8 November 2019, 10:23
With Remembrance Sunday approaching, here is everything you need to know about why we mark Armistice Day and the history of the poppy appeal.
What is Armistice Day and when is it?
Armistice Day is marked on 11 November every year because World War One ended at 11am on the 11th day of the 11th month, in 1918, when the armistice was signed.
Remembrance Day is celebrated on the Sunday closest to Armistice Day on 11 November. This year Remembrance Sunday takes place on 10 November.
A two-minute silence is held at 11am on Remembrance Sunday to remember soldiers who have died in wars.
Services are held across the country, with the most high-profile event taking place at the Cenotaph in London.

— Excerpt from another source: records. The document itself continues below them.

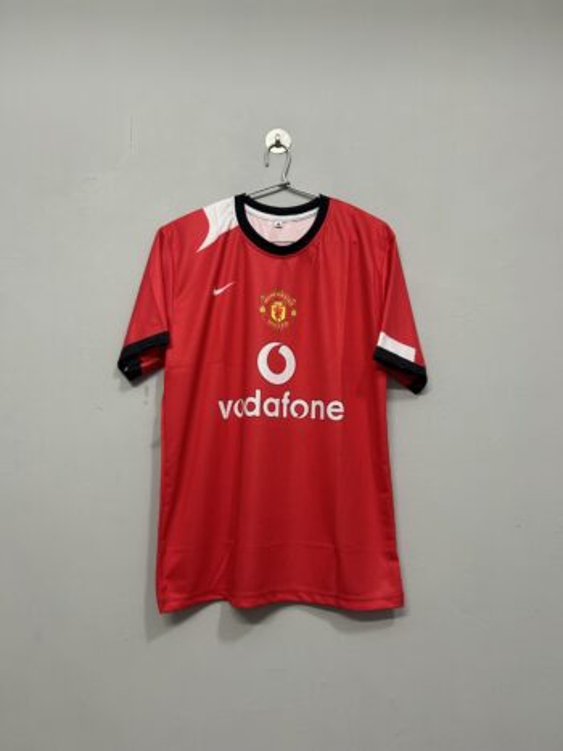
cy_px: 376
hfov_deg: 53.0
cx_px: 282
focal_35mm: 26
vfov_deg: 67.3
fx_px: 564
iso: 160
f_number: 1.5
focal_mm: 5.7
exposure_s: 1/50
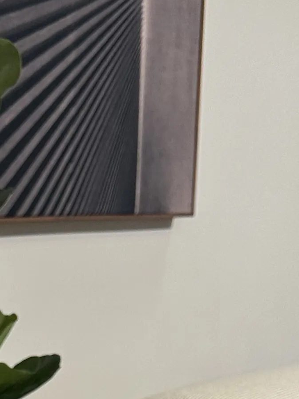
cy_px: 717
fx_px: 1244
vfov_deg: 15.6
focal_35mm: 108
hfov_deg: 13.0
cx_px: -139
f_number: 1.78
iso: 125
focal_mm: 6.86
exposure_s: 1/100
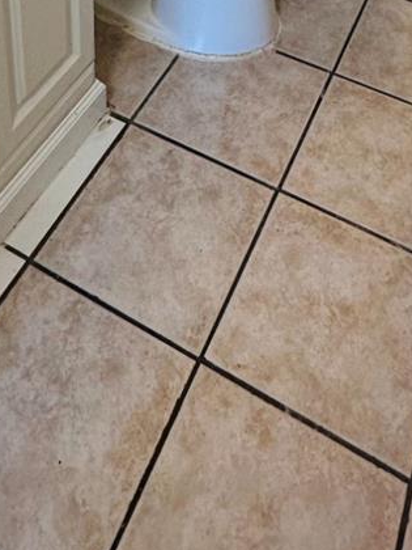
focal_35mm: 50
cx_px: 198
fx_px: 793
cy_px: -263
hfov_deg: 29.1
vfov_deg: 27.3
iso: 160
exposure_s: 1/120
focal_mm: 2.22
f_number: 2.2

The Remembrance procession is attended by the Royal Family, politicians and the Royal British Legion.
What is the poppy appeal?
The poppy appeal is the Royal British Legion's biggest fundraising campaign, held every year in November, the month of remembrance.
The Royal British Legion is a charity that provides financial, social and emotional support to members and veterans of the British Armed Forces, their families and dependants. It sells poppies for people to wear as a show of support and respect for the Armed Forces community.

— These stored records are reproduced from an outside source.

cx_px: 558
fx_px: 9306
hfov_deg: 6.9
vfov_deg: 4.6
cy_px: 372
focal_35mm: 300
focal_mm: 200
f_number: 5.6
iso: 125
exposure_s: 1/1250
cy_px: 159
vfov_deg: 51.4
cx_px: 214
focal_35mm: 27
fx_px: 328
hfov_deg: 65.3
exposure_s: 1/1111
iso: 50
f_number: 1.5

This year the Poppy Appeal is aiming to raise over £50 million to help support serving and ex-serving members of the Armed Forces community and their families.
Why do we wear poppies?
The history of the poppy goes back to World War One, where fighting, bombing and destruction took place on the Western Front.
Amid all the bleakness, bright red Flanders poppies flourished in the middle of of Flanders fields, blooming in the battlefields and growing in their thousands.

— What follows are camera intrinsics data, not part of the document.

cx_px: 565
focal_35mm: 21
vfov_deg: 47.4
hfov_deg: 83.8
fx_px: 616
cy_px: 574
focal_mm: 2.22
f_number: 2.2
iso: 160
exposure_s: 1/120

Shortly after losing a friend in Ypres, Belgium, a Canadian doctor, Lieutenant Colonel John McCrae was moved by the sight of these poppies and that inspiration led him to to write the now famous poem 'In Flanders Fields'.
The poem then inspired an American academic named Moina Michael to adopt the poppy in memory of those who had fallen in the war and she campaigned to get it adopted as an official symbol of Remembrance across the United States. She worked with others who were trying to do the same in Canada, Australia and the UK.
Also involved with those efforts was a French woman, Anna Guérin who was in the UK in 1921 where she planned to sell the poppies in London.
There she met Earl Haig, founder of the Royal British Legion, who was persuaded to adopt the poppy as an emblem for the Legion in the UK.
The Legion, which had been formed in 1921, ordered nine million poppies and sold them on 11 November that year. They raised over £106,000 to help veterans with housing and jobs, which was a considerable sum at the time.
What’s the best way to put on your poppy?
Some people say poppies should be worn to the left because it is close to the heart. Some women wear it on the right as that is where you would wear a brooch.
Others say that the poppy’s green leaf should be facing 11 o’clock to represent the 11th hour of the 11th day of the 11th month (when WWI ended).
However the Royal British Legion says the best way to wear a poppy is "simply with pride".
If you struggle to fasten the paper poppy on with a pin, it is also possible to buy poppy badges, pins, brooches, bags or car stickers.